Our study has limitations due to its explorative character and therefore both suggested dimensions for structuring the field of evaluative/translational bioethics need validation and might need refinement. For example, we used a broad definition of evaluative empirical research (see Table 1) to be sensitive in our analysis of this type of bioethical research. While we reached thematic saturation for these five categories for evaluation objects of best practices we need to stress that these categories were developed out of a sample of studies that were all published in only four bioethics journals. In these types of journals the most evaluated best practices were “informed consent”, “ethics consultation services”, and “study approval procedures”. These patterns might look different for empirical evaluative studies on ethics topics published in general medicine or specialty journals. Further studies including general medicine or specialty journals might help to validate or refine the five categories for types of best practices.

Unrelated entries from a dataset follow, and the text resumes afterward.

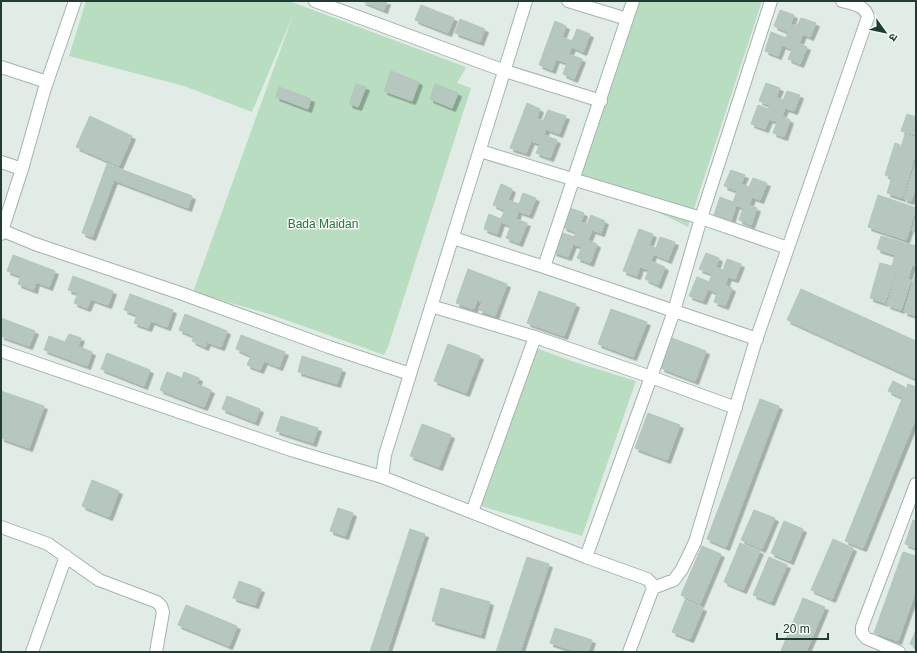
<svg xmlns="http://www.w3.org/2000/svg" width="917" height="653" font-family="Helvetica,'Noto Sans Devanagari',sans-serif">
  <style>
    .green { fill: #b9ddc1 }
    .building { fill: #b6c7bf; stroke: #b3c6bd; filter: url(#shadow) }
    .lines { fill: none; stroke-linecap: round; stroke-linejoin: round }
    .minor-casing { stroke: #a4b4ad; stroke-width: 14 }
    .minor { stroke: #fff; stroke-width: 12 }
    .labels { text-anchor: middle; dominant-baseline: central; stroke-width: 3; stroke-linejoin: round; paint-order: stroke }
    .park-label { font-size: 12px; fill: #2b7442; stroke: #f2f8f4 }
  </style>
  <defs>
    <filter id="shadow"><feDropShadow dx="3.5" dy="3.5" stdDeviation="0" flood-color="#0004"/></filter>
  </defs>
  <rect width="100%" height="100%" fill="#e1ece6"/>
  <path class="green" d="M86,1h203l177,66 -9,16 14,5 -83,259 -4,8 -112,-40 -79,-23 100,-277 -41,97 -68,-26 -115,-30z
    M627,1h135l-74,226 -36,-18 -85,-26z
    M528,345l46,17 62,19 -54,155 -108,-32z"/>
  <path class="building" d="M362,1h25l-3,9z
    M421,5l33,13 -6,15 -33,-13z
    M780,10l14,5 -3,9 6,2 4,-8 15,5 -6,14 -7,-3 -4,9 8,4 -7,17 -12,-5 4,-10 -10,-4 -4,11 -13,-5 6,-19 15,6 2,-6 -14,-6z
    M460,19l25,10 -5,13 -25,-9z
    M555,21l11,5 -4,11 10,4 5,-12 13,5 -7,18 -11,-5 -3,7 13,5 -8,20 -11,-5 4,-11 -11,-4 -4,11 -13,-5z
    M391,71l28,11 -7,19 -28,-10z
    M766,83l14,5 -4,9 7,3 4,-9 13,4 -6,16 -9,-3 -3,8 8,4 -6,17 -11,-4 4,-11 -8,-3 -4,10 -14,-5 7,-19 10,4 2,-4 -11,-4z
    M356,84l10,3 -8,20 -9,-3z
    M435,84l23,9 -6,15 -22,-9z
    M279,87l32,12 -3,10 -32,-12z
    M527,103l13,6 -3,9 6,3 5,-11 18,6 -7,18 -13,-5 -2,6 13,5 -7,18 -14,-5 4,-9 -9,-3 -5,12 -16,-5z
    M907,114l9,3v18l-15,-4z
    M90,116l42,20 -13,30 -43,-19z
    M905,134l11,4v14l-14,46 -15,-5z
    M895,143l5,2 -10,32 -5,-2z
    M916,162v24l-5,15 -7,-2z
    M107,164l85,32 -4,12 -74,-28 -22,57 -10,-4z
    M731,170l14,5 -4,9 8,3 4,-9 14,5 -7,17 -8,-3 -3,8 8,3 -6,17 -12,-5 4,-12 -7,-3 -5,16 -17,-6 6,-18 13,5 4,-11 -13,-5z
    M501,184l11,5 -4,11 11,4 4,-11 13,5 -7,17 -11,-4 -2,8 11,4 -8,20 -13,-5 5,-12 -10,-4 -4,12 -13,-5 5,-15 12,5 4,-9 -12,-5z
    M878,195l38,13 -10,32 -38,-13z
    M570,208l14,5 -3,9 6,2 4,-9 14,6 -4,12 -9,-3 -4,10 9,4 -7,19 -13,-5 5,-11 -9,-3 -5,13 -15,-5 8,-20 13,5 2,-5 -13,-5z
    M916,217v15l-4,-1z
    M639,229l14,5 -4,11 7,3 4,-11 15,5 -7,18 -15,-6 -2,7 14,6 -7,18 -13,-6 4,-9 -9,-3 -3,9 -14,-5z
    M881,236l35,10v20l-4,-1 -4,13 -13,-5 -10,30 -15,-5 10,-35 12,3 3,-11 -18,-6z
    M706,253l13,5 -3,9 7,3 4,-11 14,5 -6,15 -7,-2 -3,8 7,3 -7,18 -11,-4 3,-9 -9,-4 -5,12 -14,-5 8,-19 12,5 3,-8 -13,-5z
    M13,255l42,16 -6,16 -13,-5 -2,8 -16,-6 3,-8 -14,-5z
    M468,269l39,15 -12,32 -16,-6 3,-8 -5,-2 -3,9 -18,-6z
    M896,275l15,5 -10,30 -14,-5z
    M73,276l40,15 -5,14 -17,-6 -4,9 -13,-5 4,-10 -10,-3z
    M915,276h1v40l-12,-4z
    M801,289l115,52v38l-129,-59z
    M539,291l37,13 -12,32 -37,-13z
    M130,294l43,16 -6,17 -16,-6 -3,7 -14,-5 3,-8 -13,-5z
    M611,309l36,13 -14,35 -35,-13z
    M185,314l42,17 -6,16 -14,-5 -2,5 -13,-6 2,-5 -15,-6z
    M1,318l34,13 -6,15 -28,-10z
    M69,334l12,4 -3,8 14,6 -5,14 -43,-16 5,-14 16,6z
    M241,335l44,17 -6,15 -15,-6 -4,9 -13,-5 4,-9 -15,-7z
    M672,338l34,13 -11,30 -34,-13z
    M448,344l32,12 -14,37 -32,-12z
    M107,353l43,17 -6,16 -43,-17z
    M302,356l40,13 -5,15 -39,-12z
    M167,372l15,6 2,-6 15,6 -2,6 14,6 -7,17 -44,-17z
    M893,381l12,6 -4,10 -13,-6z
    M908,384l8,3v30l-53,131 -18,-7z
    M1,391l43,15 -15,42 -28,-10z
    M227,396l33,13 -5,13 -33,-13z
    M760,399l19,7 -53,141 -19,-8z
    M648,413l32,12 -13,35 -32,-12z
    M281,416l37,12 -5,15 -37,-12z
    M422,424l29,11 -12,32 -29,-11z
    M92,480l27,11 -10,26 -27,-11z
    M338,508l15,5 -8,23 -15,-5z
    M754,510l21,8 -13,31 -21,-9z
    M913,520l3,1v27l-11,-4z
    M784,521l19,8 -13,32 -19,-8z
    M410,529l15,5 -38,118h-17z
    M833,539l20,9 -21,51 -21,-9z
    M740,543l20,8 -17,39 -19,-8z
    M702,546l19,8 -21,50 -19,-9z
    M903,552l13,4v34l-18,51 -24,-8z
    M527,557l22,7 -29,88h-24z
    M769,557l18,8 -16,37 -18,-7z
    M239,581l22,8 -6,16 -22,-7z
    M441,588l49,14 -9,33 -49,-14z
    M803,598l22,9 -19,45h-23l-2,-1z
    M685,600l18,8 -13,31 -18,-7z
    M186,605l51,21 -8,20 -51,-21z
    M555,628l37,12 -4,12h-11l-27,-9z
    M916,630v17l-6,-3z"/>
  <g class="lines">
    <g class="minor-casing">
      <path id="minor" d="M315,1l190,70 96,30
        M526,1l-141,454 -3,22 204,80 61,22 4,4 2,5 -24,64
        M568,1l59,18
        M1,67l46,15
        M480,151l221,67 87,30
        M1,162l21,7
        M1,230l34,14 145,49 149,54 81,27
        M1,234l21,-65 22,-78 31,-90
        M453,238l91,29 213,72
        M544,267l89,-266
        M431,306l104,31 116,40 85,31
        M1,351l290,99 91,27
        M472,512l63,-175
        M1,527l47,17 51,36 58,22 4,4 2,6 -7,40
        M586,557l65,-180 23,-66 27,-93 70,-217
        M653,588l21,-8 8,-11 13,-27 60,-199 113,-326c-3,-12 -15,-13 -26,-16
        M32,652l34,-96
        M899,652l-33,-14 -4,-5v-6l54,-143"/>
    </g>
    <use href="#minor" class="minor"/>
  </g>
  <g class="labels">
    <g class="park-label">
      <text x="323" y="224">Bada Maidan</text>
    </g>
  </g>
  <rect width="917" height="653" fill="none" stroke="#213d33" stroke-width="4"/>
  <g transform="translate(885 32) rotate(123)" stroke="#f2f8f4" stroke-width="3" paint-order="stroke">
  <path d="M0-3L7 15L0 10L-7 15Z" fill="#213d33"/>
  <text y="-6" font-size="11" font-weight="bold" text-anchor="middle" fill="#213d33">उ</text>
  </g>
  <path d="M777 633v6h51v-6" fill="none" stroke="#213d33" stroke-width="2"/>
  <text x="783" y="633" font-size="12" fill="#213d33" stroke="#f2f8f4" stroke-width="3" paint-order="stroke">20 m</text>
</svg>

The results show a low proportion of evaluative empirical studies in the Journal of Medical Ethics compared to the three other included journals. Further research is needed to assess a connection between the amount of evaluative research and the type of journal. It was out of the scope of this explorative study to analyze the types of results that the empirical evaluative studies reported. Further research is needed to investigate to what extent evaluative studies actually help to improve the translation of ethical recommendations into practice. As introduced earlier, from a conceptual viewpoint the results of evaluation studies might address the effectiveness, efficiency or validity of the practice translations. Our study, however, did not empirically validate this conceptual distinction.

Sisk and colleagues call for ethicists to adopt an “implementation mindset” when formulating norms, and collaborate with others who have the expertise needed to implement policies and practices [24]. Evaluative empirical studies can provide the information needed to successfully translate ethical recommendations into practice and our study shows that these studies can be found at all stages in the translational process. We hope our mapping study facilitates discussions on how to further develop and assure quality of the emerging field of empirical studies on the practice translation of ethical recommendations.